Problem with copying a 2D array

I am currently working on my first CUDA project and ran into a problem with 2D arrays. Consider the following code snippet:

cudaStatus = cudaMallocPitch(&dev_traces, &pitch, N * sizeof(int), M);
cudaStatus = cudaMemcpy2D(dev_traces, pitch, traces, N * sizeof(int), N * sizeof(int), M, cudaMemcpyHostToDevice);

traces has the dimensions N and M, which should be both 10000. However, if I set N=M=480 it seems to work fine. But as soon as I use bigger values for N and M (,e.g., N=M=500) it crashes with an access violation while reading in cudaMemcpy2D().

Initialization of traces:

int **traces;
traces = new int *[POINTS_PER_TRACE];
for (int i = 0; i < POINTS_PER_TRACE; i++)
     traces[i] = new int[NUMBER_OF_TRACES];

Do you have any idea what could be wrong here?

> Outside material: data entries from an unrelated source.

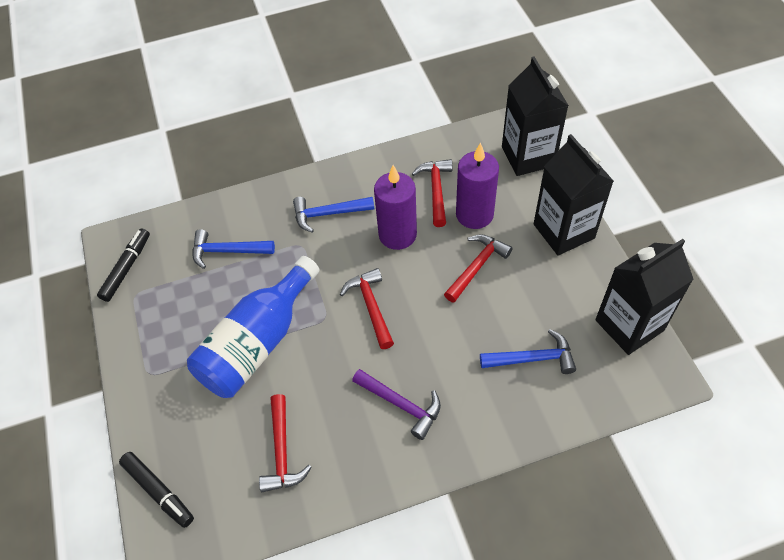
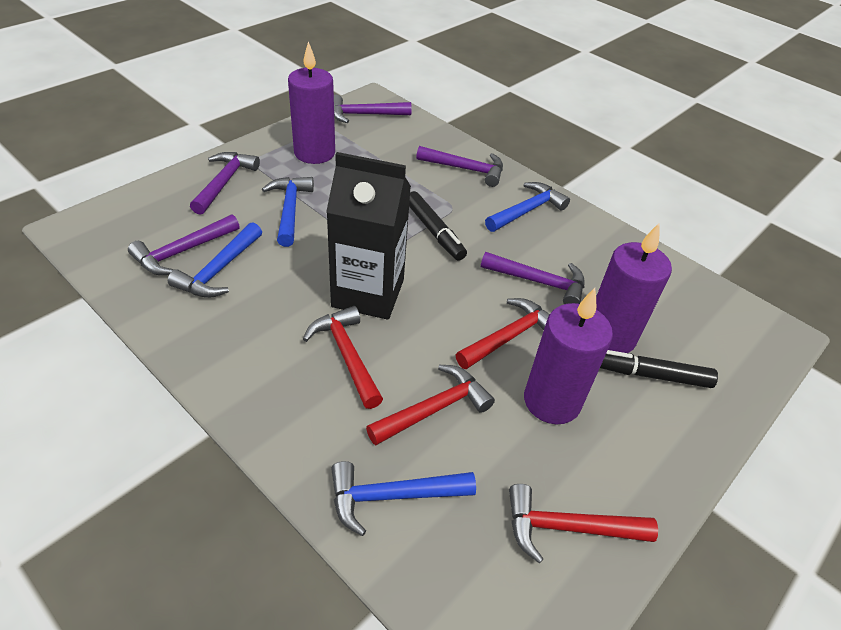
black carton: [502,57,569,176] [534,134,614,256] [595,239,694,355] = 3 -> [326,152,411,320] = 1
blue bottle: [187,256,320,398] = 1 -> none = 0
blue hammer: [193,229,275,269] [293,197,374,233] [480,329,576,374] = 3 -> [168,222,262,298] [262,177,314,247] [331,461,476,536] [485,182,570,232] = 4
purple candle: [374,165,417,250] [456,142,499,229] = 2 -> [288,41,335,164] [524,288,613,424] [596,223,672,353] = 3
purple hammer: [352,369,441,440] = 1 -> [128,214,240,275] [190,152,260,215] [334,94,412,123] [416,146,503,187] [481,252,584,304] = 5

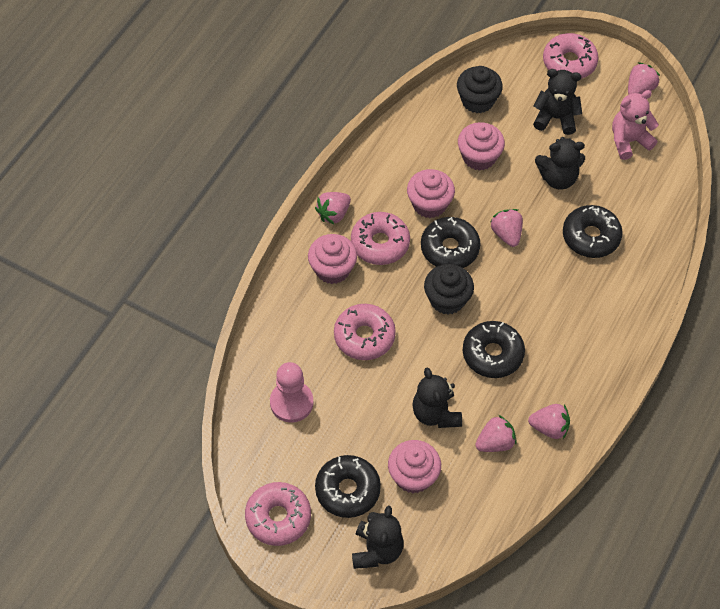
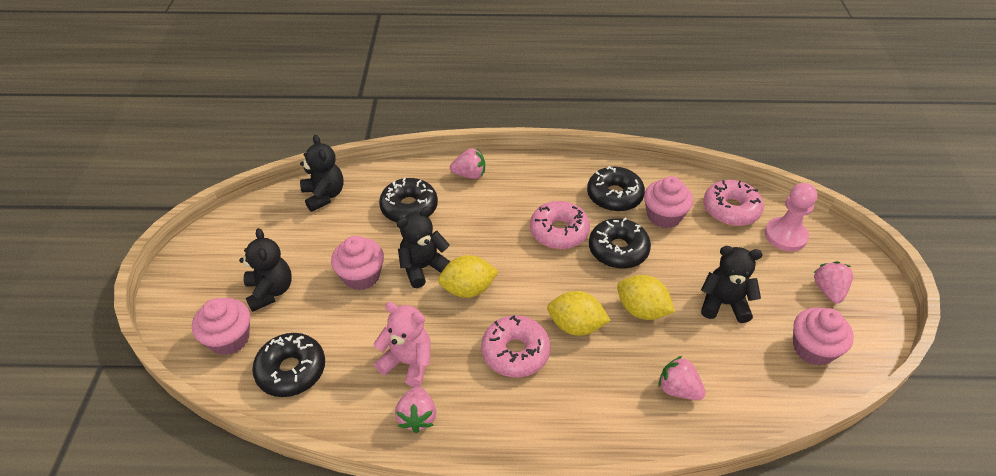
black cupcake: [424,264,474,314] [457,66,503,113] = 2 -> none = 0
pink donut: [245,482,311,546] [334,304,396,360] [351,212,410,265] [543,33,599,79] = 4 -> [481,315,551,378] [530,201,590,249] [703,180,764,226] = 3
pink strawberry: [315,192,351,224] [475,415,517,452] [490,209,523,247] [528,404,570,439] [628,62,660,94] = 5 -> [395,386,436,433] [450,148,485,179] [658,356,706,400] [814,261,853,303] = 4
yellow lemon: none = 0 -> [438,255,499,298] [547,291,611,336] [617,275,675,320] = 3

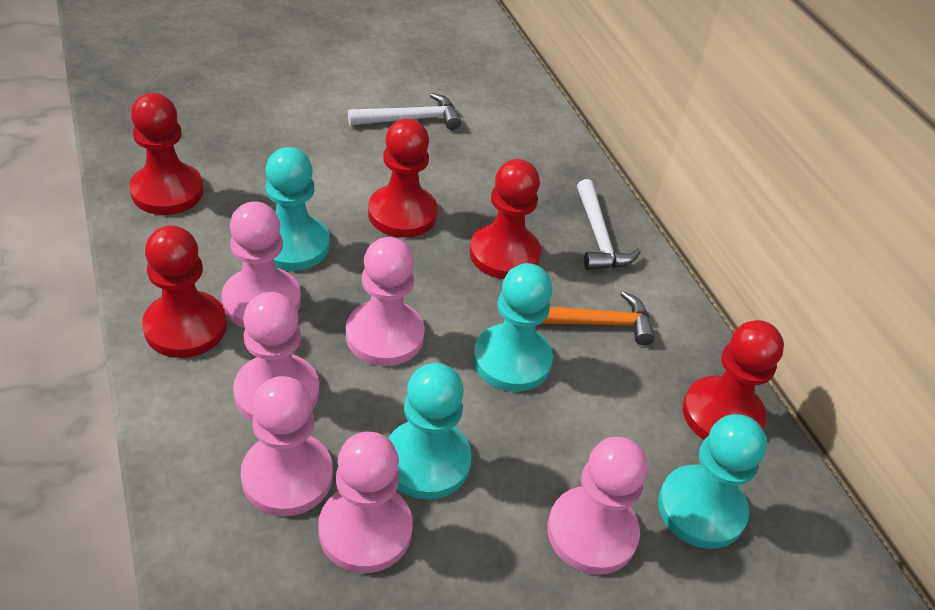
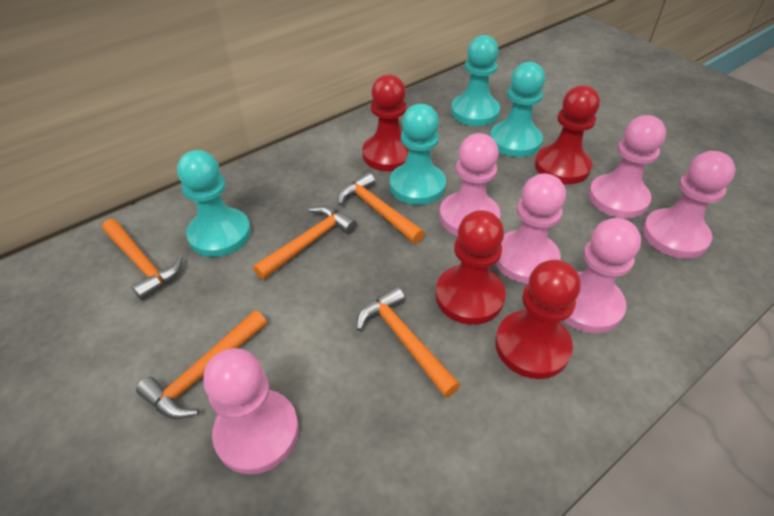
orange hammer: [540,291,655,345] = 1 -> [102,219,183,300] [136,310,267,419] [253,206,357,280] [338,172,425,244] [357,286,460,398] = 5
red pawn: [130,93,204,215] [142,225,227,358] [368,119,438,238] [469,159,541,279] [683,320,784,440] = 5 -> [362,74,409,171] [436,210,506,325] [495,260,581,379] [535,85,600,184] = 4
white hammer: [348,93,461,130] [577,179,641,270] = 2 -> none = 0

cudaMemcpy2D() expects an array that is stored contiguously as either linear memory or pitch-linear memory. But your host data structure is an array of pointers to column (or row) vectors which could be located anywhere in memory.

There are basically two ways to address this mismatch in data structure representation: (1) Change the host side allocation to a single contiguous allocation of (row * column) elements (2) Use one-dimensional cudaMemcpy() to copy each individual column (or row) vector to the device. In terms of performance, the first option is preferable.

Thank you, njuffa! I chose the first option and it solved the problem.